Les recommandations du GIEC en 10 idées concrètes

Quelques pistes de réflexion pour diminuer les GES au Québec.
Photo: Josh Edelson Agence France-Presse Quelques pistes de réflexion pour diminuer les GES au Québec.

Le dernier rapport du Groupe d’experts intergouvernemental sur l’évolution du climat (GIEC) offre une foule de pistes et de principes pour réduire de manière draconienne les émissions de gaz à effet de serre (GES). Ces dix idées concrètes, inspirées de ce rapport, sont des politiques, des règlements ou des lois qu’un gouvernement du Québec pourrait adopter afin de s’atteler sérieusement à freiner la crise climatique.

Interdire l’installation de systèmes de chauffage au gaz naturel

Les bâtiments pourront approcher la carboneutralité en 2050 « grâce à des politiques publiques combinant d’ambitieuses mesures de sobriété, d’efficacité énergétique et de soutien aux énergies renouvelables ainsi qu’en levant les obstacles à la décarbonisation ». — GIEC

Depuis cette année, il est interdit, au Québec, d’installer un système de chauffage au mazout dans les nouveaux bâtiments résidentiels. Dès 2024, il sera également interdit d’installer de tels systèmes de chauffage dans les bâtiments résidentiels déjà existants.

Pourquoi ne pas aller plus loin et appliquer ce règlement à l’ensemble des combustibles fossiles et, donc, au gaz naturel ? C’est la proposition de Jean-Pierre Finet, un analyste au Regroupement des organismes environnementaux en énergie.

La gestion de la pointe d’électricité lors des grands froids, en hiver, n’est pas un argument valable pour continuer d’autoriser l’installation de nouvelles chaudières au gaz, croit M. Finet. Il propose de commencer dès maintenant à installer des accumulateurs thermiques, qui représentent une solution économique et écologique pour réduire la demande en électricité lors des pointes de demande.

————————

Reprenez le passage du texte sur les recommandations du GIEC allant de "Depuis cette année, il" jusqu'à "environnementaux en énergie." inclus, en substituant "charbon" à "mazout". La liste ne joue aucun rôle dans ce travail.

= Données fournies =
————————

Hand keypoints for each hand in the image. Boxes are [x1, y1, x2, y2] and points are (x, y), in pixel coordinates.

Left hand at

————————

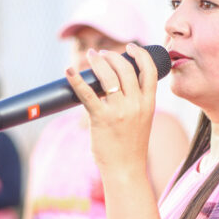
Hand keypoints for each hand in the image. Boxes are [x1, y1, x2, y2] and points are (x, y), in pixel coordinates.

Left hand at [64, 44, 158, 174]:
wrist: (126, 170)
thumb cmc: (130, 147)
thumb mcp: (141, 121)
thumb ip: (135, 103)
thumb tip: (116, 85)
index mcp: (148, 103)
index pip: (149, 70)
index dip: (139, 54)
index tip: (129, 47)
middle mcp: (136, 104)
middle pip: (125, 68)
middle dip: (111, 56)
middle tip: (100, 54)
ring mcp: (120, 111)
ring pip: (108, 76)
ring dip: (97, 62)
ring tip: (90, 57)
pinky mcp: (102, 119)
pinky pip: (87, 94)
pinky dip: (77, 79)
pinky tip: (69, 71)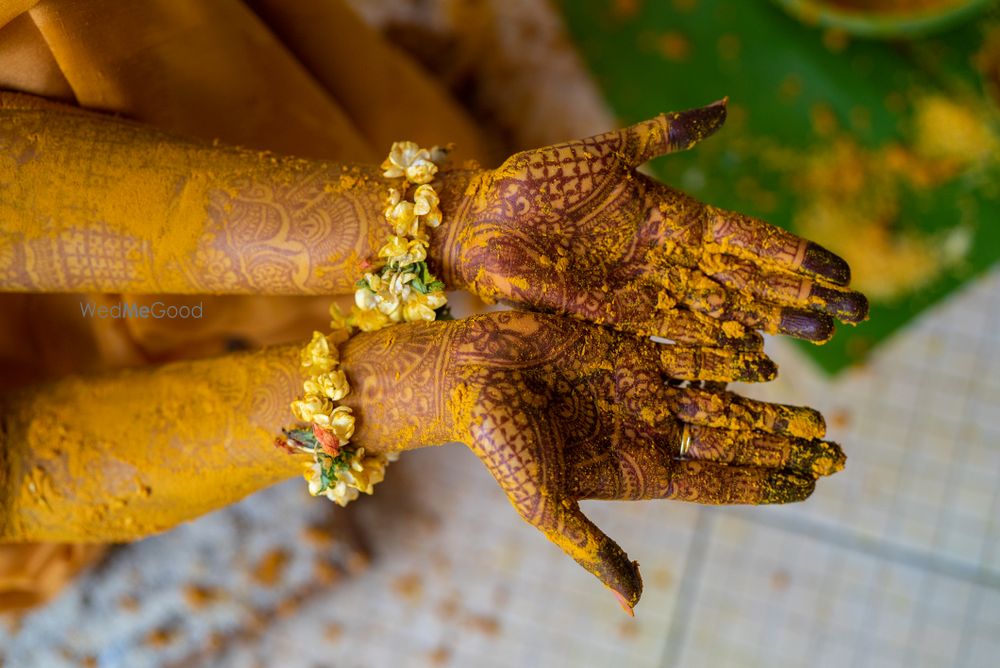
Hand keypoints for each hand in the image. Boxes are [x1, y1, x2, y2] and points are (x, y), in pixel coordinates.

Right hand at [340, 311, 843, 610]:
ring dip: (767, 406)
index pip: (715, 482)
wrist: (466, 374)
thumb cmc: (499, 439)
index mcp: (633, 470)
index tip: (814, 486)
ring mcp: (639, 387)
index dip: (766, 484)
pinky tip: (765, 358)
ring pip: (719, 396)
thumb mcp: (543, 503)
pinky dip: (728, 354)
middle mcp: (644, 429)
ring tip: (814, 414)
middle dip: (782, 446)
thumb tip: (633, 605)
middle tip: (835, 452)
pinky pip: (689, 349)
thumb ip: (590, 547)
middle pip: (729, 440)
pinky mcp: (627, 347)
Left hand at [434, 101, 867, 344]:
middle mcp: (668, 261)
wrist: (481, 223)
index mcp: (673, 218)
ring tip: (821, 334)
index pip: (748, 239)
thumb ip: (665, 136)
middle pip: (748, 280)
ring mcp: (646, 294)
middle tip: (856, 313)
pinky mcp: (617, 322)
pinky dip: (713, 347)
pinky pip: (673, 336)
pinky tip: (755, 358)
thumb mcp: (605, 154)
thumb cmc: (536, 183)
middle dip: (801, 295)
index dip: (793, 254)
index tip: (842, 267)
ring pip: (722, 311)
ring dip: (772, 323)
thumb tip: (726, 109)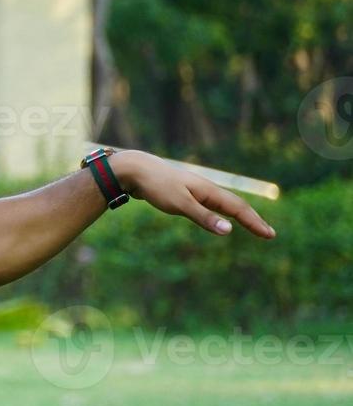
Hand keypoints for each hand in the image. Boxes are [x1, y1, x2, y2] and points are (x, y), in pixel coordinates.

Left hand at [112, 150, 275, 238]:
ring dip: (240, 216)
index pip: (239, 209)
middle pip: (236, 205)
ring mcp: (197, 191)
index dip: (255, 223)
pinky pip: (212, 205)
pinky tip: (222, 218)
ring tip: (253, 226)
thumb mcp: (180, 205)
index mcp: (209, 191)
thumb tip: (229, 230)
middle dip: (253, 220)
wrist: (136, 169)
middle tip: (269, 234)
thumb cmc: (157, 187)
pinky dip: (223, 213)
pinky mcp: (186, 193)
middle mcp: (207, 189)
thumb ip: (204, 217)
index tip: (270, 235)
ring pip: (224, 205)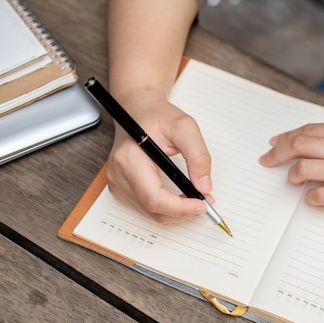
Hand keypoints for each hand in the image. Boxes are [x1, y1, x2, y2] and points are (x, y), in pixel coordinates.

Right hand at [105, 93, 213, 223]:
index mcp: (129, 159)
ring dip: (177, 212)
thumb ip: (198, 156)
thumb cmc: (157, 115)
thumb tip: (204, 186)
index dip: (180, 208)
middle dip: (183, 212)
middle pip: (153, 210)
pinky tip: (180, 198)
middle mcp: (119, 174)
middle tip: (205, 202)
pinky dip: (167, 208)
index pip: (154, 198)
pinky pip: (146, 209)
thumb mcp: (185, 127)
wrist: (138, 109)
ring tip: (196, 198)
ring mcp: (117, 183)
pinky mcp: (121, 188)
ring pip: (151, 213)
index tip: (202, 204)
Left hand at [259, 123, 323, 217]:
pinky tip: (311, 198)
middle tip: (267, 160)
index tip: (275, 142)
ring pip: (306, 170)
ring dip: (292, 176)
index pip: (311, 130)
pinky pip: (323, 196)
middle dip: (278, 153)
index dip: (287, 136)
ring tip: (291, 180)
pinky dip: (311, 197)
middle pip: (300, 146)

————————

= Réponse =
Depuis cette année, il est interdit, au Québec, d’installer un système de chauffage au charbon dans les nouveaux bâtiments résidentiels. Dès 2024, il sera également interdit d’installer de tels systèmes de chauffage dans les bâtiments résidentiels déjà existants.

Pourquoi ne pas aller plus loin et appliquer ce règlement à l’ensemble des combustibles fossiles et, donc, au gaz naturel ? C’est la proposition de Jean-Pierre Finet, un analyste au Regroupement des organismes environnementaux en énergie.